Connellsville Gas Coal Co. v. Baltimore & Ohio Railroad

216 Pa. 309 | Pa. | 1907

Opinion by

Mr. Justice Brown,

In 1882, the Ohio and Baltimore Short Line Railway Company, with the consent of the appellee, the owner of the three tracts of land in controversy, entered upon them and constructed a railroad over them. In the construction of this railroad and in making the improvements necessary in connection with the same the railway company expended large sums of money, and it and the Baltimore and Ohio Railroad Company, the appellent, its lessee, have, from the time the lands were so occupied for railroad purposes up to the institution of this suit, in January, 1905, been in the exclusive and undisputed possession of them. As this possession has been exclusive and is claimed by the appellant to have been adverse for more than twenty-one years, its contention is that the statute of limitations of March 26, 1785, 2 Sm. L. 299, is a bar to the plaintiff’s right to recover.

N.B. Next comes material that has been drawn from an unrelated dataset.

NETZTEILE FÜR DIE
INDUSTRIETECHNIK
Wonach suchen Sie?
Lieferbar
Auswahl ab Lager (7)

That the statute of limitations is not a bar to the right of the plaintiff to be compensated for the taking of its lands by the railway company having the right of eminent domain, is not an open question with us, and the learned trial judge correctly so held in directing a verdict for the appellee, on which judgment was entered “ with stay of execution thereon for ninety days to enable the railroad company to proceed under the statute and procure the condemnation of land, etc.” The Ohio and Baltimore Short Line Railway Company having entered upon the lands of the appellee for the purpose of constructing its road upon them, neither it nor its lessee can set up an adverse holding, either under the statute of limitations or as a prescriptive easement, in bar of the right of the appellee to receive compensation for whatever damages it may have sustained : Wheeling, Pittsburg and Baltimore Ry. Co. v. Cleland, 37 Legal Int. 466; Covert v. Pittsburg and Western Railway Co., 204 Pa. 341; Carter v. Ridge Turnpike Co., 208 Pa. 565. The uncontradicted testimony is that the appellee *311has not been compensated for the taking of its lands, bnt, having permitted the railway company to enter upon them in advance of the ascertainment of damages and make large expenditures upon them in the construction and operation of its railroad, it would be inequitable to now permit them to be taken from the appellant, unless it should refuse to proceed in the statutory way to have the damages ascertained. This action of ejectment, equitable in its character, was properly brought for the purpose of quickening the appellant to the performance of its duty to take proper steps to ascertain what compensation ought to be paid to the appellee: Oliver et al. v. Pittsburg, V. & C. Ry. Co., 131 Pa. 408. The effect of the judgment below is to permit the appellant to retain possession of the lands upon making proper compensation for whatever damages may have been sustained by the appellee, and it is, therefore, affirmed.